В картине Стоппарда именно их глазами видит зритель и историю принца, и печальную судьбу королевства. «Гамлет» вывернут наизнанку: в центре событий поставлено то, что происходит с незадачливыми студиозами Розенкранцом (Гарри Олдмэн) и Гильденстерном (Тим Рот) – именно они разыгрывают странную и смешную историю, ведут абсурдные диалоги с претензией на философские размышления и, в рамках отведенной им роли, участвуют в разворачивающейся где-то на заднем плане трагедии. Играя главные роли в своей жизни, они являются лишь второстепенными, а порой и вовсе несущественными персонажами в жизни чужой.

Трагедия при этом легко превращается то в комедию, то в фарс.

Что мы знаем по пьесе Шекспира об этих двух юношах, которые всегда появляются вместе и никогда врозь, так что порой вообще кажутся одним персонажем то ли по имени «Розенстерн», то ли по имени «Гильденкранц»? Они вместе учились с принцем в Виттенбергском университете (Германия), проводили с ним много времени, но теперь служат королю Клавдию против Гамлета, шпионят за ним и доносят на него, и вообще готовы на все.

В фильме Стоппарда мы, однако, сразу же перестаем их путать: это два разных человека, два характера с разной способностью разбираться в событиях и с разной готовностью выполнить любой приказ короля. Рациональный и въедливый наблюдатель Гильденстерн и меланхоличный фаталист Розенкранц (от огорчения он может даже всплакнуть), призванные в Эльсинор, получают задание выведать причины недуга принца.

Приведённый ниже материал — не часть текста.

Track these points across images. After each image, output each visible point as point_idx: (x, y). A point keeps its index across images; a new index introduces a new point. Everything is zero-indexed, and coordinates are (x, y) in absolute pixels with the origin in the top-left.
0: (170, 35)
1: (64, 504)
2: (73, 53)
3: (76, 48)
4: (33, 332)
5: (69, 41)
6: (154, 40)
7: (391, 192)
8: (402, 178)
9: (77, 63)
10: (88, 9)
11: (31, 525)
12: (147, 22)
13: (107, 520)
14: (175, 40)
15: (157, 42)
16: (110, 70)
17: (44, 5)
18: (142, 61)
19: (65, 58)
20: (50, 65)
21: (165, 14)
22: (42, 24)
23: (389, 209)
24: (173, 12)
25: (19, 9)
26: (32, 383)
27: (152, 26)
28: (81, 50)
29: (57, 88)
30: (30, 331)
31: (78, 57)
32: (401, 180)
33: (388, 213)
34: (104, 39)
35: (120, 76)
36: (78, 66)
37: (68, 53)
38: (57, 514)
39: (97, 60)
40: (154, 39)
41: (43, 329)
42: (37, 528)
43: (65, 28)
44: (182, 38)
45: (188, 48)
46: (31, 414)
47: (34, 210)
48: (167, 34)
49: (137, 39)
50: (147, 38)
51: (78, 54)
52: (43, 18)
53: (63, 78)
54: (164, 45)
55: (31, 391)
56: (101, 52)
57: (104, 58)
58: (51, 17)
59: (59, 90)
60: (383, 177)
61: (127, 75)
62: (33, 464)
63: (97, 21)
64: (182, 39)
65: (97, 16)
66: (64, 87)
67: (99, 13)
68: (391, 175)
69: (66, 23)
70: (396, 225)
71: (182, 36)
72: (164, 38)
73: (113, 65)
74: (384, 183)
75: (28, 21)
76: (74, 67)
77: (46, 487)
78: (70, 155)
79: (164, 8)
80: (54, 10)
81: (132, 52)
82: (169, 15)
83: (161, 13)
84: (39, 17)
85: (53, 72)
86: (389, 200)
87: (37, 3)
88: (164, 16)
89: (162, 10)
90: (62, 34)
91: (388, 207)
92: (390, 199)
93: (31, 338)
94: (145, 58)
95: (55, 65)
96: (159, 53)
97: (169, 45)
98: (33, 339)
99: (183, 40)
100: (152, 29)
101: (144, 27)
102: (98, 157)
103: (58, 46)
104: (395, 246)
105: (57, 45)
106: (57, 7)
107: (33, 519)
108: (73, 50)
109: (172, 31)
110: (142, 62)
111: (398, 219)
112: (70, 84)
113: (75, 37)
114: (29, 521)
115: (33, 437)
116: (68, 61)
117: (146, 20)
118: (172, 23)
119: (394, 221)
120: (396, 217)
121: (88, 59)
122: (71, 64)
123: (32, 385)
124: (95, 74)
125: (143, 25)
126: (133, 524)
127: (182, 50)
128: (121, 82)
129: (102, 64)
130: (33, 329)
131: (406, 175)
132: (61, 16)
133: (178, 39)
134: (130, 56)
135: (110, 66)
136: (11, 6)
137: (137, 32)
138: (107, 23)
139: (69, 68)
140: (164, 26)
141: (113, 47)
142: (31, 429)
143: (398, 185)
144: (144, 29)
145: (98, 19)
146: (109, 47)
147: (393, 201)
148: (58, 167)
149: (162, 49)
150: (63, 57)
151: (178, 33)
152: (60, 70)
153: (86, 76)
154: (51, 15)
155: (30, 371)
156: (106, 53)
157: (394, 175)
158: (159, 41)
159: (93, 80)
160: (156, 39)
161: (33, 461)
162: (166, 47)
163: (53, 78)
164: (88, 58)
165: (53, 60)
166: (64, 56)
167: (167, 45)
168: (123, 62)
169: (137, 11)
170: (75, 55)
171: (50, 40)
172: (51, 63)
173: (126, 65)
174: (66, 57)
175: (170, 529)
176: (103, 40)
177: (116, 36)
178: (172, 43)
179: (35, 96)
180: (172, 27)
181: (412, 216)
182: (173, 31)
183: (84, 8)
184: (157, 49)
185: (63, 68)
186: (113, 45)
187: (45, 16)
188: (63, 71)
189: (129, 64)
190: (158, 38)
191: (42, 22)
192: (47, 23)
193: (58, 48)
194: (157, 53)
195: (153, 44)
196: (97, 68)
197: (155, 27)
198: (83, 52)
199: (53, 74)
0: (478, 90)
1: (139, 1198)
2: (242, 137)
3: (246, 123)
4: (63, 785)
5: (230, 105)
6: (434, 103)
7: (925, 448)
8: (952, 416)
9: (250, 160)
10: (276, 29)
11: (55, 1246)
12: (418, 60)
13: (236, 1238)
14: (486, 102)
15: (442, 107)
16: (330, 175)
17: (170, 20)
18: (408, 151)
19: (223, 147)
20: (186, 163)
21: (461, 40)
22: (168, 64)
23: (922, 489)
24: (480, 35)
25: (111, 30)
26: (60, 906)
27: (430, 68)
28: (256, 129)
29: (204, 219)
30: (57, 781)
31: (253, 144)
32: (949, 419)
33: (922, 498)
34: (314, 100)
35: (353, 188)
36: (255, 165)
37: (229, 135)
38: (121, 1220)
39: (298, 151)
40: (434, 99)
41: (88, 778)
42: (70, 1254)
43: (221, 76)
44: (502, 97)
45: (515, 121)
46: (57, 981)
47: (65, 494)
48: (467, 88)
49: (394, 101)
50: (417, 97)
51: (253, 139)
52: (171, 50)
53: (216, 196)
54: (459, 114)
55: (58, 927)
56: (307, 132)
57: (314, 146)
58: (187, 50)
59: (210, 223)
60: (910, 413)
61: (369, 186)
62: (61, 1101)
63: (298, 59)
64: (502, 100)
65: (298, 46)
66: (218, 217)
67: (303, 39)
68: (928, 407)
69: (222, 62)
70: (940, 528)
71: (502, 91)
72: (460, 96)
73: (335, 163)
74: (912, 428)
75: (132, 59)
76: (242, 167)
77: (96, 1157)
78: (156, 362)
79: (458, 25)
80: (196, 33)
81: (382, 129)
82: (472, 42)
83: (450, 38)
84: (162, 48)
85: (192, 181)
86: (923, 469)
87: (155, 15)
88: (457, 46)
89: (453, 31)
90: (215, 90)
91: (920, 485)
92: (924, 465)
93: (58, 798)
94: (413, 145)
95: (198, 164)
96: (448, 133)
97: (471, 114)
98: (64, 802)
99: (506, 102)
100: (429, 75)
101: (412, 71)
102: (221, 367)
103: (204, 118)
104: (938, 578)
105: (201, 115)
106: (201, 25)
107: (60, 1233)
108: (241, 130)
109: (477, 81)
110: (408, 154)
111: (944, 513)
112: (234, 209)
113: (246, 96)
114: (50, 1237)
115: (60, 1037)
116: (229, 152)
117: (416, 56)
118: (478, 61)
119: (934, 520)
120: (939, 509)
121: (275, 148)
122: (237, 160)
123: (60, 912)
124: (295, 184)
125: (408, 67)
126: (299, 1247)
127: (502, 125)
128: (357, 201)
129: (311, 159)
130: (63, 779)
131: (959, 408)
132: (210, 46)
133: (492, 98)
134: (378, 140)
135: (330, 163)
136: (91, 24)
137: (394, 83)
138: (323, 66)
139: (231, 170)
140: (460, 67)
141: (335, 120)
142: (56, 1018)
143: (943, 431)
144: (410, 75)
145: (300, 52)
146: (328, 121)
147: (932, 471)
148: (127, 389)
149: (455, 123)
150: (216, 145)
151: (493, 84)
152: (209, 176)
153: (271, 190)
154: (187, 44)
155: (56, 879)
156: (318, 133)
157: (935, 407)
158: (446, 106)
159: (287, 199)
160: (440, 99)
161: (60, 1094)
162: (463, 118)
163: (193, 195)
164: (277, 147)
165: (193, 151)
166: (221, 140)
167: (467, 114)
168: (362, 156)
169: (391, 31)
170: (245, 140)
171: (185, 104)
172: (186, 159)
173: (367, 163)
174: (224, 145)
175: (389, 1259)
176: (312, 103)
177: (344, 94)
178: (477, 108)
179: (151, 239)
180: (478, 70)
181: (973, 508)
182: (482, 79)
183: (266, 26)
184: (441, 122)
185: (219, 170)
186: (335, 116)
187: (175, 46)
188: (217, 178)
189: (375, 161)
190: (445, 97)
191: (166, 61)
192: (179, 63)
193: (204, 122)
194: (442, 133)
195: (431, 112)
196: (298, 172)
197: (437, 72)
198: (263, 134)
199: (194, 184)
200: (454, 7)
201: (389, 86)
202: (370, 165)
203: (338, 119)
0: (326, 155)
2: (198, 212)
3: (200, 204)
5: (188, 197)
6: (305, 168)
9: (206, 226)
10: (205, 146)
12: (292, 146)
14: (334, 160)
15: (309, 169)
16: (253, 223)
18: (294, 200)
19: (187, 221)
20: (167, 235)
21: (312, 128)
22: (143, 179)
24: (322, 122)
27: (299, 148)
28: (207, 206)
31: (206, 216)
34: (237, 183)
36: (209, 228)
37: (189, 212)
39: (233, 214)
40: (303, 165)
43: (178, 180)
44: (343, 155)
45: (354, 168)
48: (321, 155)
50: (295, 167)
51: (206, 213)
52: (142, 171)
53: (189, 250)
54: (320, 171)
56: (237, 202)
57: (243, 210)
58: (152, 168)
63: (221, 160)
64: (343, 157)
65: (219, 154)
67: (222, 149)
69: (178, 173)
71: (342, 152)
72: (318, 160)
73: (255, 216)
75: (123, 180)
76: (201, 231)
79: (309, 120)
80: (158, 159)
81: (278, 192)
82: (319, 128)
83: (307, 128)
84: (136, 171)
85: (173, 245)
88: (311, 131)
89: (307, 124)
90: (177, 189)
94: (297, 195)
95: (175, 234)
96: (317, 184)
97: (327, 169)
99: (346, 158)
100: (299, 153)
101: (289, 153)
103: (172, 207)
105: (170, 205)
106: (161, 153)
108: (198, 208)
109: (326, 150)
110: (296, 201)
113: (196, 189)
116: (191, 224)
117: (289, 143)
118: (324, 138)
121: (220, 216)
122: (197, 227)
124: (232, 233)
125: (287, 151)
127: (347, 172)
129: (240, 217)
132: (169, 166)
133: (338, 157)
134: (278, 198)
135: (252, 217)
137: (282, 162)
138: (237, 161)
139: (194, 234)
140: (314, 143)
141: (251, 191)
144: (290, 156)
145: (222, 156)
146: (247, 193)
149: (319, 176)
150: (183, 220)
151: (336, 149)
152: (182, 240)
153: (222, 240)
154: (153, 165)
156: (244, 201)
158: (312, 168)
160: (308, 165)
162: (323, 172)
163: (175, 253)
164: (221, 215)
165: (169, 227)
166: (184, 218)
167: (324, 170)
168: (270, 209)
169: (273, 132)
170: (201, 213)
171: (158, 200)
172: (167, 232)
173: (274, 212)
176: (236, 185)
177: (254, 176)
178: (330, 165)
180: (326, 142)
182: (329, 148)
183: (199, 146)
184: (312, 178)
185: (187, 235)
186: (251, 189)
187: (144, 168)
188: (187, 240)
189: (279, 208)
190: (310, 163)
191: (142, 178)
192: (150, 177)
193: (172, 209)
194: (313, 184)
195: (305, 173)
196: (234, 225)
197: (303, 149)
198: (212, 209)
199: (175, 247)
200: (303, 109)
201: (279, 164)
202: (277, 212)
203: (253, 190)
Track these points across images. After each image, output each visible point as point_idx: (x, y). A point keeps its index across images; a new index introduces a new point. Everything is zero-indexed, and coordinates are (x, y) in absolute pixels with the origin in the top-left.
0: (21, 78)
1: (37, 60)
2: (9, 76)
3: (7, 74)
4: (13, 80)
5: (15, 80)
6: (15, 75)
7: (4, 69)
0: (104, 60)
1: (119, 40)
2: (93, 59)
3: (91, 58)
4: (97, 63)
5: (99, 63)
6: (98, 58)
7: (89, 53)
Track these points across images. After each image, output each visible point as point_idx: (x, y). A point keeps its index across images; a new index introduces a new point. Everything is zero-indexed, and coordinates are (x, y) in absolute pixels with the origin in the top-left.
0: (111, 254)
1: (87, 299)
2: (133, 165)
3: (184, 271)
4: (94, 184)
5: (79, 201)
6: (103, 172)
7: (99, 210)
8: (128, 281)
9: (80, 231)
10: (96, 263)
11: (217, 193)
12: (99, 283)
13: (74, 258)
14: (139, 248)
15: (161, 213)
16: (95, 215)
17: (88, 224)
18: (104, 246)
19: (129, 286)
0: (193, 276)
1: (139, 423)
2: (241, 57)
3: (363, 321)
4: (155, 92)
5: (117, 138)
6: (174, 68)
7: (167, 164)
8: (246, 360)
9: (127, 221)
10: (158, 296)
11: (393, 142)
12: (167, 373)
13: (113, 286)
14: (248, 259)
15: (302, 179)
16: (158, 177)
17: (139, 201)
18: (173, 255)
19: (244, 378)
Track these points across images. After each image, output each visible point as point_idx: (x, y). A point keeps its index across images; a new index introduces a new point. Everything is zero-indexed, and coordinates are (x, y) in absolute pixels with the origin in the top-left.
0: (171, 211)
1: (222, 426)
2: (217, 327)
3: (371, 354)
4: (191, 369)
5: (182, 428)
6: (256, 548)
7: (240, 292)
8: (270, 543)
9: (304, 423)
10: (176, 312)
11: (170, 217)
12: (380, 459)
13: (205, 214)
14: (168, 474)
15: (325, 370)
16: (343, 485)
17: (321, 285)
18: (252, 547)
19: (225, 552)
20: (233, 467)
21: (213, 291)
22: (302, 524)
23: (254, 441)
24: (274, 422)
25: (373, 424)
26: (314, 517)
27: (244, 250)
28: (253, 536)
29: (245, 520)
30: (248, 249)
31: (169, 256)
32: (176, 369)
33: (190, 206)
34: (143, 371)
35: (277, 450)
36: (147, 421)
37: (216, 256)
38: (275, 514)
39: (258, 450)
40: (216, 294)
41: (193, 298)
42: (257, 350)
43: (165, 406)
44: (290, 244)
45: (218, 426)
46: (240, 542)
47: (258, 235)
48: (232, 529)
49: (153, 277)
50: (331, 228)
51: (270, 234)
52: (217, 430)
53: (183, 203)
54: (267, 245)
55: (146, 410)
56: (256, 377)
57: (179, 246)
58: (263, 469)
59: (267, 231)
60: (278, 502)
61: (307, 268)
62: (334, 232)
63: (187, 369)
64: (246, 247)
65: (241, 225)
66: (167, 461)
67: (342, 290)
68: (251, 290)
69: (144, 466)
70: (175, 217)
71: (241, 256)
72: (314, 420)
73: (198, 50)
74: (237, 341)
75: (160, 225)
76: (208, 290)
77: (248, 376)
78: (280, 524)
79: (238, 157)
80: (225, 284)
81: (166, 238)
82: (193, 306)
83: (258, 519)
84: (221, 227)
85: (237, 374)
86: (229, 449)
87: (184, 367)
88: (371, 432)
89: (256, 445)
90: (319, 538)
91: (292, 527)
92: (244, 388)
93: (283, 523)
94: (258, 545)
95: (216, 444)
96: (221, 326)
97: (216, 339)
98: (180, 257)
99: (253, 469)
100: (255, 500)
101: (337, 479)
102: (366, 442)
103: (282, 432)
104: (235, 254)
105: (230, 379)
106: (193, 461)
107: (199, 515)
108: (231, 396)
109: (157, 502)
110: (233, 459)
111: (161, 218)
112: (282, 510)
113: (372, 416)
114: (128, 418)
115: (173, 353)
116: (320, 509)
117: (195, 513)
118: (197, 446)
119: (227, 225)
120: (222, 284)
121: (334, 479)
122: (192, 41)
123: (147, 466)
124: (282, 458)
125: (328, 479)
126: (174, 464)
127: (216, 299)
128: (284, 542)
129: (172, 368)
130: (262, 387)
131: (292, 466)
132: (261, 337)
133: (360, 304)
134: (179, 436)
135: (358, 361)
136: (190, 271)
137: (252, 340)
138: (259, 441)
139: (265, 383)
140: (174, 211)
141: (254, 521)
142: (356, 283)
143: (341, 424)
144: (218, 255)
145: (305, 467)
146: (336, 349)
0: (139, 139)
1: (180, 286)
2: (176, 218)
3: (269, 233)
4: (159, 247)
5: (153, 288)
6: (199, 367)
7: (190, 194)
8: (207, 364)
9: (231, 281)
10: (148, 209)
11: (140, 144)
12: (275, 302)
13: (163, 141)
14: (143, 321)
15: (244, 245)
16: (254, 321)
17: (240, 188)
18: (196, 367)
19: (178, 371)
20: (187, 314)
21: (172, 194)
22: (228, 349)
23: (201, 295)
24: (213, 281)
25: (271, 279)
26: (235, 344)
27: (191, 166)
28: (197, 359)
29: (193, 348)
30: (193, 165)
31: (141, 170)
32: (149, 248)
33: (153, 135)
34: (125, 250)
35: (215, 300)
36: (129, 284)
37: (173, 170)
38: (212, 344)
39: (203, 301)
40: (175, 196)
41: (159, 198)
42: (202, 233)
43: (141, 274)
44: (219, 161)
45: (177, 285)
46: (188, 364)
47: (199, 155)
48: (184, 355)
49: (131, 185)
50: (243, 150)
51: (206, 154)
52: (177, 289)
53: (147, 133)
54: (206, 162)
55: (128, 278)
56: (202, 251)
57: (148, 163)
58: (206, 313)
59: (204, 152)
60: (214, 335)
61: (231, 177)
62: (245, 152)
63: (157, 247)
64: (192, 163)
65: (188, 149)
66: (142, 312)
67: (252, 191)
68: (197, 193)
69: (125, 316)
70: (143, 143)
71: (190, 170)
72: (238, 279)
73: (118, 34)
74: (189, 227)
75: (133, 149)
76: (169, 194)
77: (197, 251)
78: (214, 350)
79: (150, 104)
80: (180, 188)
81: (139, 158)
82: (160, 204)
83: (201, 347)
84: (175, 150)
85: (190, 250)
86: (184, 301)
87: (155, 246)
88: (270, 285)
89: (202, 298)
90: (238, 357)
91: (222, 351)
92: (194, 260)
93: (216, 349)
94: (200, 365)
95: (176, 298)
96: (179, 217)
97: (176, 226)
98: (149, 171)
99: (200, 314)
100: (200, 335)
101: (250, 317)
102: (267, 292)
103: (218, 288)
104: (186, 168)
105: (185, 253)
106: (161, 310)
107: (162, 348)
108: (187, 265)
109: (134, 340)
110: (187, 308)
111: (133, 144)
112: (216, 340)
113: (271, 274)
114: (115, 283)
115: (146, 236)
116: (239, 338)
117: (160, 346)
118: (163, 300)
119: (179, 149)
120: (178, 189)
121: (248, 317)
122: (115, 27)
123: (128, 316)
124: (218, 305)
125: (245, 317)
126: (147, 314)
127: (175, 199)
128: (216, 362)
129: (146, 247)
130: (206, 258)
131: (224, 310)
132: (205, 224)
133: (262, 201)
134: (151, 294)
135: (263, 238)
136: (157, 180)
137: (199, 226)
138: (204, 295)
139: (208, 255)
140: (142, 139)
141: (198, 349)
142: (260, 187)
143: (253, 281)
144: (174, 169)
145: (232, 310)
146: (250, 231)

На протяжении всего пути к замку и в самом замке их преследуют непонятные происшествия и неразрешимые вопросы. В сущности, они «маленькие люди», попавшие под колеса большой политики и большой интриги: про такие неприятности принято говорить, что попали «как кур в ощип». Все происходящее в Эльсиноре им видится совсем не так, как если бы можно было смотреть глазами Гамлета. Они много беседуют, порой просто болтают, Гильденстерн пытается, но не может выведать, что же происходит в замке, Розенкранц строит бумажные кораблики и запускает бумажных птиц, при этом приятели то и дело заговаривают о смерти: «Где тот момент, когда человек впервые узнает о смерти? Должен же он где-то быть, этот момент, а? В детстве, наверно, когда ему впервые приходит в голову, что он не будет жить вечно». Призрак смерти караулит во дворце всех, и юноши, кажется, догадываются, как близко он подобрался и к ним. «Закулисье» трагедии Шекспира столь же трагично, как и основная сцена; разница лишь в том, что до «закулисья» никому нет дела, и гибели двух недотеп, впутавшихся в дурную историю, никто не заметит и не вспомнит.

Но почему же поручение короля, который убил своего брата (о чем они, быть может, и догадываются, но с каким-то тупым безразличием), шпионить за Гамлетом не вызвало у друзей ни возмущения, ни неповиновения? Почему они так старательно принялись за выполнение своей задачи, ощущая, кажется, холод могилы, ожидающей их в конце миссии? Гильденстерн меж тем произносит главные слова пьесы: «Был в самом начале момент, когда можно было сказать “нет”, но мы его пропустили». Но они пропускают все моменты – и в начале, и в конце. Узнав, что в письме, которое они везут в Англию, содержится предписание казнить Гамлета, Розенкранц робко протестует: «Мы же его друзья, мы же на его стороне», но Гильденстерн стоит на своем: «Лучше ни во что не вмешиваться». Мрачная история их судьбы состоит в том, что, не вмешавшись, пустив события на волю волн, они выбрали как раз-таки свою гибель. Но как бы могла повернуться их судьба, расскажи они принцу (по-дружески! по-товарищески!) о коварном замысле короля?